**** MATERIAL FOR THE TASK

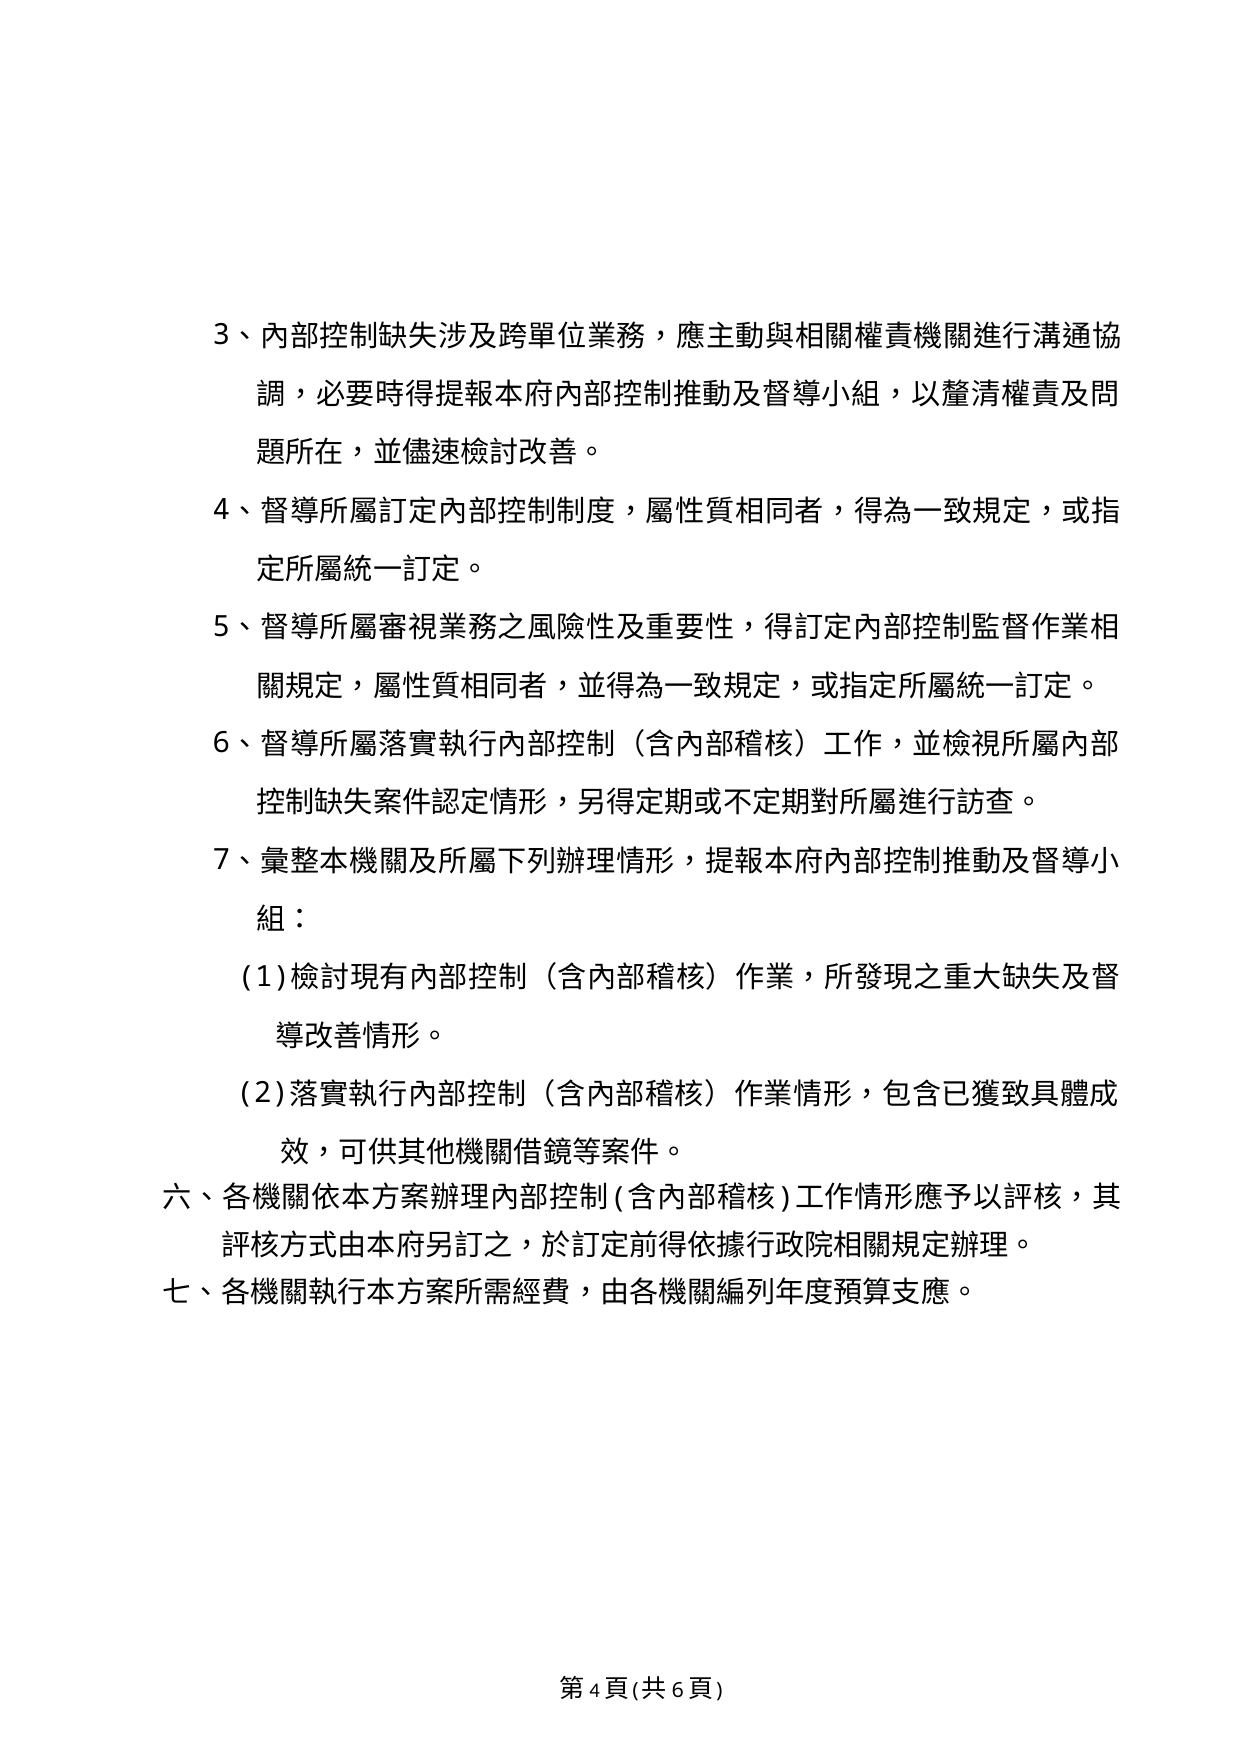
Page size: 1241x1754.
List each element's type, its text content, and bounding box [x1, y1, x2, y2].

text (1)檢討現有內部控制（含內部稽核）作業，所發現之重大缺失及督導改善情形。 [237, 935, 1122, 1052]
text 6、督導所屬落實執行內部控制（含內部稽核）工作，並檢視所屬內部控制缺失案件認定情形，另得定期或不定期對所屬進行訪查。 [212, 702, 1122, 819]
text (2)落實執行內部控制（含內部稽核）作業情形，包含已獲致具體成效，可供其他機關借鏡等案件。 [236, 1052, 1122, 1169]
text 七、各機關執行本方案所需經費，由各機關編列年度預算支應。 [162, 1264, 1122, 1312]
text 7、彙整本機關及所屬下列辦理情形，提報本府內部控制推動及督導小組： [212, 819, 1122, 935]
text 3、內部控制缺失涉及跨單位業務，應主動與相關權責機關進行溝通協調，必要時得提報本府內部控制推動及督導小組，以釐清權責及問題所在，並儘速檢討改善。 [212, 294, 1122, 469]
text 六、各機關依本方案辦理內部控制(含內部稽核)工作情形應予以評核，其評核方式由本府另訂之，於訂定前得依據行政院相關規定辦理。 [162, 1169, 1122, 1264]
text 4、督導所屬訂定內部控制制度，屬性質相同者，得為一致規定，或指定所屬統一訂定。 [212, 469, 1122, 585]
text 5、督導所屬審視業務之風險性及重要性，得訂定內部控制監督作業相關規定，屬性質相同者，並得為一致規定，或指定所屬統一訂定。 [212, 585, 1122, 702]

********

*TASK OBJECTIVE*
Format every line of the rows above as a numbered list, omitting blank lines and leaving the pictures out of your answer.

*OUTPUT FOR THIS TASK*
1. Page size: 1241x1754.
2. List each element's type, its text content, and bounding box [x1, y1, x2, y2].
3. text (1)檢討現有內部控制（含內部稽核）作業，所發現之重大缺失及督導改善情形。 [237, 935, 1122, 1052]
4. text 6、督導所屬落實執行內部控制（含內部稽核）工作，並檢視所屬內部控制缺失案件認定情形，另得定期或不定期對所屬進行訪查。 [212, 702, 1122, 819]
5. text (2)落實執行內部控制（含內部稽核）作業情形，包含已獲致具體成效，可供其他機關借鏡等案件。 [236, 1052, 1122, 1169]
6. text 七、各機關執行本方案所需經費，由各機關編列年度預算支應。 [162, 1264, 1122, 1312]
7. text 7、彙整本機關及所屬下列辦理情形，提報本府內部控制推動及督導小組： [212, 819, 1122, 935]
8. text 3、內部控制缺失涉及跨單位業務，應主動與相關權責機關進行溝通協調，必要時得提報本府內部控制推動及督導小組，以釐清權責及問題所在，並儘速檢討改善。 [212, 294, 1122, 469]
9. text 六、各機關依本方案辦理內部控制(含內部稽核)工作情形應予以評核，其評核方式由本府另訂之，於訂定前得依據行政院相關規定辦理。 [162, 1169, 1122, 1264]
10. text 4、督導所屬訂定內部控制制度，屬性質相同者，得為一致規定，或指定所屬統一訂定。 [212, 469, 1122, 585]
11. text 5、督導所屬審視業務之風險性及重要性，得訂定內部控制監督作業相關規定，屬性質相同者，並得為一致規定，或指定所屬統一訂定。 [212, 585, 1122, 702]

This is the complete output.